** SELECTED PASSAGE **
There are several different kinds of anger.
For example, if someone attacks me or does me an injustice
and I react with appropriate anger and rage,
this anger enables me to defend and assert myself energetically and effectively.
It enables me to act. It is constructive and it makes me strong.
This kind of anger is to the point and it dissolves when it
has achieved its goal.

I may also become angry because I realize that I have not accepted
what I could, or that I've not demanded what I ought to have demanded,
or that I've not asked for what I could've asked for.
Instead of asserting myself and taking what I need,
I'll become angry with the persons from I have not taken or asked
or demanded, although I could have or ought to have taken or asked or
demanded from them.
This anger is a substitute for action and the result of inaction.
It has a paralyzing and weakening affect and often lasts a long time.
Anger as a substitute for love works in a similar way.
Instead of expressing my love, I become angry with the person I love.
This sort of anger goes back to childhood when it was caused by a painful
interruption of movement toward my mother or father.
It is repeated in similar situations later in life and derives its power
from the repetition of the early experience.

(Bounding box coordinate data)

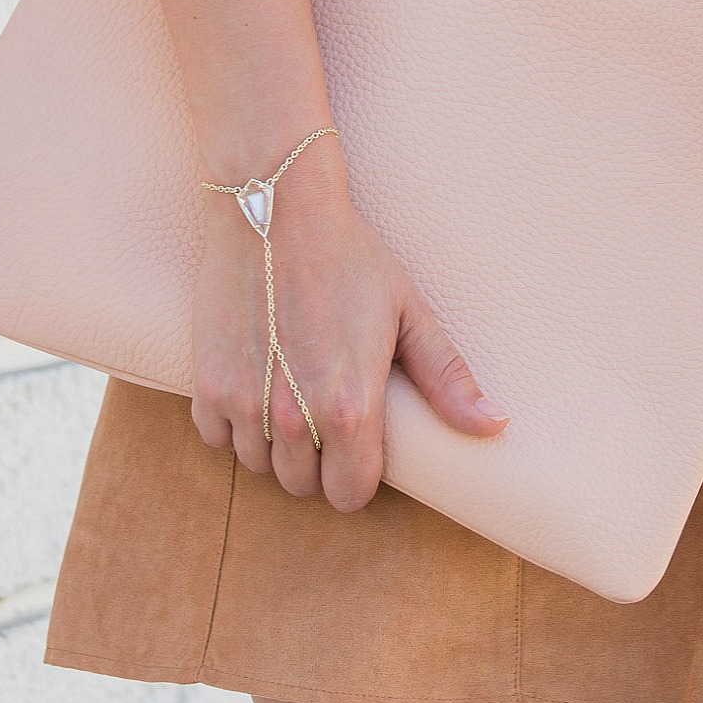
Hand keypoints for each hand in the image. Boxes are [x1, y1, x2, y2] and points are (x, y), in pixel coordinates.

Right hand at [188, 140, 510, 511]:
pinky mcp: (208, 383)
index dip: (357, 477)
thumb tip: (495, 426)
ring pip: (259, 465)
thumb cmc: (348, 256)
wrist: (273, 209)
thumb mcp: (407, 311)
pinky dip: (232, 424)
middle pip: (302, 485)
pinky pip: (216, 439)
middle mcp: (294, 415)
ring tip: (290, 395)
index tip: (359, 448)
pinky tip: (253, 387)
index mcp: (350, 406)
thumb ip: (447, 379)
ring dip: (274, 444)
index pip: (349, 494)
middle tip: (324, 414)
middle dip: (317, 462)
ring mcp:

** EXERCISE INSTRUCTIONS **
A. Answer these questions from the passage on anger, one answer a line:
(i) What happens to the constructive kind of anger once it has achieved its goal?
(ii) Of what is the anger that follows from not asking or demanding called a substitute?
(iii) To what period of life does anger as a substitute for love go back?
B. Return the part of the passage on anger starting with "This sort of" and going on through "the early experience.".
C. Take the passage on anger further, picking up after its final sentence.
You won't need the items for any of this work.

** RESPONSES BY ITEM NUMBER **
A.
(i) It dissolves.
(ii) It is a substitute for action.
(iii) It goes back to childhood.

B.
This sort of anger goes back to childhood when it was caused by a painful
interruption of movement toward my mother or father.
It is repeated in similar situations later in life and derives its power
from the repetition of the early experience.

C.
I sometimes become angry with someone because I've wronged that person
but I don't want to admit it. I use this anger as a defense against the
consequences of my actions, and I make the other person responsible
for my guilt. This anger is also a substitute for action.
It enables me to remain inactive. It paralyzes me and makes me weak.

I may become angry when someone gives me so much that I cannot repay
the debt. That's hard to bear, getting too much that is good, and I become angry
with the giver as a means of defending myself against the obligation
to compensate. This kind of anger is expressed in the form of blame,
for example, when children blame their parents. It functions as a substitute
for taking, excepting indebtedness, thanking, and acting with gratitude.
It paralyzes those who experience it and leave them empty. Or it may take the
form of depression, which also serves as a substitute for taking, accepting,
thanking, and giving. It may also be expressed as a long-lasting sadness after
a separation, particularly if I still owe acceptance and gratitude,
or feel to acknowledge my own guilt and its consequences to someone
who has died or left.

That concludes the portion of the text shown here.